_What is required_
Could you express the entries from their start up to and including the line containing "text_box II. Conclusions" as a JSON list of strings, one string per line, with blank lines left out?

::::

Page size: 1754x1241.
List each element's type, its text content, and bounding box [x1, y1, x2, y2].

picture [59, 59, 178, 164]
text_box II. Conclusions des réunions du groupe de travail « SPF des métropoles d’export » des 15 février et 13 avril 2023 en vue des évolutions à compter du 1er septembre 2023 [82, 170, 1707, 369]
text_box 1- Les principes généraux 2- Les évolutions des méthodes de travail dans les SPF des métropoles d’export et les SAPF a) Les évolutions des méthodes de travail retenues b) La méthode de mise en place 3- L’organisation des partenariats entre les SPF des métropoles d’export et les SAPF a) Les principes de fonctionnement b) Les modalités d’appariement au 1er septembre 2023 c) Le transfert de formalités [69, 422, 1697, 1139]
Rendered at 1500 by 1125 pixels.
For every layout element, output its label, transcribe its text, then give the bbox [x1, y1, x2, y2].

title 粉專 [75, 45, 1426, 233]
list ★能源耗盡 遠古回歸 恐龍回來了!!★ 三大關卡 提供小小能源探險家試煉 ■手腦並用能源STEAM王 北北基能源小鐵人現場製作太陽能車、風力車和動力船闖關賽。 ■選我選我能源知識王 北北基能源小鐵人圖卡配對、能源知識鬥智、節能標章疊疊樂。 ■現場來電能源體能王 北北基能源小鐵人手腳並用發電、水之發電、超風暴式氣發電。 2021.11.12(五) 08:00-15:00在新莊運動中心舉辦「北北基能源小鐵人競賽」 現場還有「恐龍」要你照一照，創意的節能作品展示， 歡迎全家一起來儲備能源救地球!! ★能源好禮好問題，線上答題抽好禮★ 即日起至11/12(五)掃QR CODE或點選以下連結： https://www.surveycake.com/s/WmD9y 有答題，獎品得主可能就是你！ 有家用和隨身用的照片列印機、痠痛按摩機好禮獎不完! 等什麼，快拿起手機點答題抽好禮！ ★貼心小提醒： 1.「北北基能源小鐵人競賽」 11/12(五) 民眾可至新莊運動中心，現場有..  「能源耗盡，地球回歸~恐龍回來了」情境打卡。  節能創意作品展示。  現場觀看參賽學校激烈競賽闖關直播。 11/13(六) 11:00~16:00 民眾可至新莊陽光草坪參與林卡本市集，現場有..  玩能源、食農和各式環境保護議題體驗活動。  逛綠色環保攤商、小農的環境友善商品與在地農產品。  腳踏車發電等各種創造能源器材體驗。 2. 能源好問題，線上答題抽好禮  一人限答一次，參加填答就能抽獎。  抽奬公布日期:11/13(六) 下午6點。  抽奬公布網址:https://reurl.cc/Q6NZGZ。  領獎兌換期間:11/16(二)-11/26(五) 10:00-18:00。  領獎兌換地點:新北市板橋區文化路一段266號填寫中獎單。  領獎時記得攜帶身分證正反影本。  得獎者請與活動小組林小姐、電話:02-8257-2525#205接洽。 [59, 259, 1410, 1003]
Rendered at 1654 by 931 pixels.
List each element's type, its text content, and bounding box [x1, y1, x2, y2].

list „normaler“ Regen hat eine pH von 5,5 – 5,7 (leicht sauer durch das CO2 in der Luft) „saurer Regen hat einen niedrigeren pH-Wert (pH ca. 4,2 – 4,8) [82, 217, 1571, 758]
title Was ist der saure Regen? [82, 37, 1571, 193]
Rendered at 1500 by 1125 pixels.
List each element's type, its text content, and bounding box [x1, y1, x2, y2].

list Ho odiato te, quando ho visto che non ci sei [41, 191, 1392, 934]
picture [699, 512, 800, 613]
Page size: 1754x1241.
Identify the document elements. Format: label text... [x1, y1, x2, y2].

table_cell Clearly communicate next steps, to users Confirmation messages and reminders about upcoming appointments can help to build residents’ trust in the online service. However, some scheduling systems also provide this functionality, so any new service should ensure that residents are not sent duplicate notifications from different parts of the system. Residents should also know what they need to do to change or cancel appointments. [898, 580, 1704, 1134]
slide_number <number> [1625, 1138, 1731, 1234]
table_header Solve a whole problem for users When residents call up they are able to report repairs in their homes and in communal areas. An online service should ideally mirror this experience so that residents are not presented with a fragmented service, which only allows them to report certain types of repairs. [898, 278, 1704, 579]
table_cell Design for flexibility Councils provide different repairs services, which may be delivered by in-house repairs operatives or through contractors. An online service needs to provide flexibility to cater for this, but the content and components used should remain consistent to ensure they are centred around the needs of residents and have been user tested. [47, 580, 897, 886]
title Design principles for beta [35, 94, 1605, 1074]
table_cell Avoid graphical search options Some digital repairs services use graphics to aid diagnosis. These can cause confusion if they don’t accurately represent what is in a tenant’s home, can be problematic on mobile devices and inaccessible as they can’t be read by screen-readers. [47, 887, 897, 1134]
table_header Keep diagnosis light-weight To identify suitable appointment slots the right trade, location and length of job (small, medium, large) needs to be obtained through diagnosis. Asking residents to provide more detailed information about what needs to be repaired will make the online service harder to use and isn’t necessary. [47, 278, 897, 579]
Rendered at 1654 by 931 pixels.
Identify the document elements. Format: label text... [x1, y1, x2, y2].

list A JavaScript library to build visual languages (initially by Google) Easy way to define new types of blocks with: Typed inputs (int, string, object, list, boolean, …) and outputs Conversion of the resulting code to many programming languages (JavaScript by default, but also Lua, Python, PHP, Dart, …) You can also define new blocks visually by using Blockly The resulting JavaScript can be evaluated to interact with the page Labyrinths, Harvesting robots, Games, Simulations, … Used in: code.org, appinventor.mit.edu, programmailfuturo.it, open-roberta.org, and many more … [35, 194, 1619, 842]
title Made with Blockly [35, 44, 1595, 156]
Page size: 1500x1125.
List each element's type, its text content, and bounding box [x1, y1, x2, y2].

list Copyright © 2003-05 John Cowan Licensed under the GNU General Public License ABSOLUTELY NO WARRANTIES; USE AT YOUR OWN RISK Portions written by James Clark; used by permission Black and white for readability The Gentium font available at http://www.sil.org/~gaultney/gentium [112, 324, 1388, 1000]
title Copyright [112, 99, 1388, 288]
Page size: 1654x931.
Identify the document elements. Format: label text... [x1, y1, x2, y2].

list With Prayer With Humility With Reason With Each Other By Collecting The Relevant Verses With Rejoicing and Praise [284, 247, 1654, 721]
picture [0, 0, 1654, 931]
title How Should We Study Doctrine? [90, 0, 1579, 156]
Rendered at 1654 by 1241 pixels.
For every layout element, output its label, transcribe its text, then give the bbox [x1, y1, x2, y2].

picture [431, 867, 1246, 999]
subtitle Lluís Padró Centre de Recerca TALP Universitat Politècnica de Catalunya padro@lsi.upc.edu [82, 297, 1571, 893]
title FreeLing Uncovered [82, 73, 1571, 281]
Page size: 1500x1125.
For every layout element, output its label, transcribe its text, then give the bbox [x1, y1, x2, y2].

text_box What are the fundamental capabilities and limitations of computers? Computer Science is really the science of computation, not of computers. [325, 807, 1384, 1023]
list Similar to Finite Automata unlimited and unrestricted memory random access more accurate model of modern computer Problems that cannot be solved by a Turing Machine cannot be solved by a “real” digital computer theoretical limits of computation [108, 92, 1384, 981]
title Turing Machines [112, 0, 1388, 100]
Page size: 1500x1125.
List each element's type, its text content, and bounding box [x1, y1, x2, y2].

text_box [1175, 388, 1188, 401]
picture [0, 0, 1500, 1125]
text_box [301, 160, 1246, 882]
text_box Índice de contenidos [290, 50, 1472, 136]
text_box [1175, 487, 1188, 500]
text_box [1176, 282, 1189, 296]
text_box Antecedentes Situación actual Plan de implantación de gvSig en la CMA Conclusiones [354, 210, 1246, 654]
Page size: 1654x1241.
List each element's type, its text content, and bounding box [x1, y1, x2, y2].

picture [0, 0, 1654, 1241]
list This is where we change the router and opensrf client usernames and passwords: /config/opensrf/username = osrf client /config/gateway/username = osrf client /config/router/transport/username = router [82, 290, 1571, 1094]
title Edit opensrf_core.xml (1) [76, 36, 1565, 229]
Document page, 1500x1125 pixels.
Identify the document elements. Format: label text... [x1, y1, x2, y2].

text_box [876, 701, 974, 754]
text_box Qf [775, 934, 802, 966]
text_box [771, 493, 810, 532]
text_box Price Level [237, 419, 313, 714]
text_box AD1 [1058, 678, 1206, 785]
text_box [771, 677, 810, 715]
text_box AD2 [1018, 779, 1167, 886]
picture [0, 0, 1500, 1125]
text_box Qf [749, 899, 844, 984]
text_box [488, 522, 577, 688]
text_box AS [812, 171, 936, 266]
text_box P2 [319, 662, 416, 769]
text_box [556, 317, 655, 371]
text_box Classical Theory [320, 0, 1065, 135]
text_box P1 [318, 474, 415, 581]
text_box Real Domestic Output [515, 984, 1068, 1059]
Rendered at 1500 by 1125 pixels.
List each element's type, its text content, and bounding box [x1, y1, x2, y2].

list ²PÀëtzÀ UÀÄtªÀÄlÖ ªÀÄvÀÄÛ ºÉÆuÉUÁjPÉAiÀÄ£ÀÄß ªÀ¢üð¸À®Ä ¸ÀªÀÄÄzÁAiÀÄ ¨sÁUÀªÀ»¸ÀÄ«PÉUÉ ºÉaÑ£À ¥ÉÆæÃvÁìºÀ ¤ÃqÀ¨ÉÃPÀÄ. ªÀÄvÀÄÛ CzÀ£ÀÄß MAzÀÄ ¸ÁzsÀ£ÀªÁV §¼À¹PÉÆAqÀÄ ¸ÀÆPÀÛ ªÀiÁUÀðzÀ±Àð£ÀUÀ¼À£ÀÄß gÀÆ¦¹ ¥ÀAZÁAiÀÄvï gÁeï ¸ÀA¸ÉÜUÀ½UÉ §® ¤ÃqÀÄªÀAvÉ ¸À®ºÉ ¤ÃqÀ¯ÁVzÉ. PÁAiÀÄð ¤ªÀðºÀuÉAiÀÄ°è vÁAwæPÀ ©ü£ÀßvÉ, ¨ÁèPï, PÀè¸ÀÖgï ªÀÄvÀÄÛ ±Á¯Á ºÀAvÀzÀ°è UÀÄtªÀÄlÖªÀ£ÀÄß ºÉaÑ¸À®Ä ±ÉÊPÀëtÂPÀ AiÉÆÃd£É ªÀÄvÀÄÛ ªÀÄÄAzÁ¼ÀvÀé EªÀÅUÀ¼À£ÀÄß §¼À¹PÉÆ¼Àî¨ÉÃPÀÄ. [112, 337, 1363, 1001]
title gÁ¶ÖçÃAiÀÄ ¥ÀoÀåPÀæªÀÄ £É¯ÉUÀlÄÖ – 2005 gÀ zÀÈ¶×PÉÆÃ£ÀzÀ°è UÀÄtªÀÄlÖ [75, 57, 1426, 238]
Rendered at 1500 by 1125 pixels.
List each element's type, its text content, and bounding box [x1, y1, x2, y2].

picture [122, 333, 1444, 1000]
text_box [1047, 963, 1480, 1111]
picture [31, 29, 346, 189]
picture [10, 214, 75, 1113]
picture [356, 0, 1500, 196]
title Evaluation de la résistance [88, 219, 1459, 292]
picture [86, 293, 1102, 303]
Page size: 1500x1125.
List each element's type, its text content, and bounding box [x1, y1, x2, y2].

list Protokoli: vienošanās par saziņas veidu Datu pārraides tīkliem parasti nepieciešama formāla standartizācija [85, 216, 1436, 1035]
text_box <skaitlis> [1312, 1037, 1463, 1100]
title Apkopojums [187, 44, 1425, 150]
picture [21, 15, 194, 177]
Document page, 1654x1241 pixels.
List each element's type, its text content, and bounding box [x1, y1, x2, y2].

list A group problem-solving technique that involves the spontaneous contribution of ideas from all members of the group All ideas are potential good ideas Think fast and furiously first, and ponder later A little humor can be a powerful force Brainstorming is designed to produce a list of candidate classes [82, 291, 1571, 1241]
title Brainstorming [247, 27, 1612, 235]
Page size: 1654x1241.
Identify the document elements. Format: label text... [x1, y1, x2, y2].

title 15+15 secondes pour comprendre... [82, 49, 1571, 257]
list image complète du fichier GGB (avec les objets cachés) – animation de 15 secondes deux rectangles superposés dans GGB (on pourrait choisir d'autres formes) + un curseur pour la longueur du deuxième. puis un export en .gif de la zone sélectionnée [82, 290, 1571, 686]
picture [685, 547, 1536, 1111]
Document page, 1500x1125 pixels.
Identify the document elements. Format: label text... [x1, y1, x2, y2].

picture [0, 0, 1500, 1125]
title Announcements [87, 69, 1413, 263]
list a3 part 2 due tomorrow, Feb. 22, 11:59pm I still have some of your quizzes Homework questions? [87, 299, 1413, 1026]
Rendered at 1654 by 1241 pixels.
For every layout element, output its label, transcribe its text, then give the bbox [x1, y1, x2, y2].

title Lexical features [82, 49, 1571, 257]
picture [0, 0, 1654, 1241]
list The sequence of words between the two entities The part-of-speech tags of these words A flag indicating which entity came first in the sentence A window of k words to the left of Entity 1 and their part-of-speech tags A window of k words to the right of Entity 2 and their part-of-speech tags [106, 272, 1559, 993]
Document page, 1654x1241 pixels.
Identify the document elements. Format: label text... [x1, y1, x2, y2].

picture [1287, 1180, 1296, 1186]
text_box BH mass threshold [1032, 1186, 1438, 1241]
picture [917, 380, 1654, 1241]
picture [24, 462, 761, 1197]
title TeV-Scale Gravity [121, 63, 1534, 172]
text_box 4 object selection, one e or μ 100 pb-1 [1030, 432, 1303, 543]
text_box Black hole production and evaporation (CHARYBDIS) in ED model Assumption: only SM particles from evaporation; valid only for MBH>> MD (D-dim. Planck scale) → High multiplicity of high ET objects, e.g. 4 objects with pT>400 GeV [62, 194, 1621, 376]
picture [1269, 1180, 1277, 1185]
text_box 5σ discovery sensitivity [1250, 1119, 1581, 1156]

::::

_Solution_
[
  "Page size: 1754x1241.",
  "List each element's type, its text content, and bounding box [x1, y1, x2, y2].",
  "picture [59, 59, 178, 164]",
  "text_box II. Conclusions des réunions du groupe de travail « SPF des métropoles d’export » des 15 février et 13 avril 2023 en vue des évolutions à compter du 1er septembre 2023 [82, 170, 1707, 369]"
]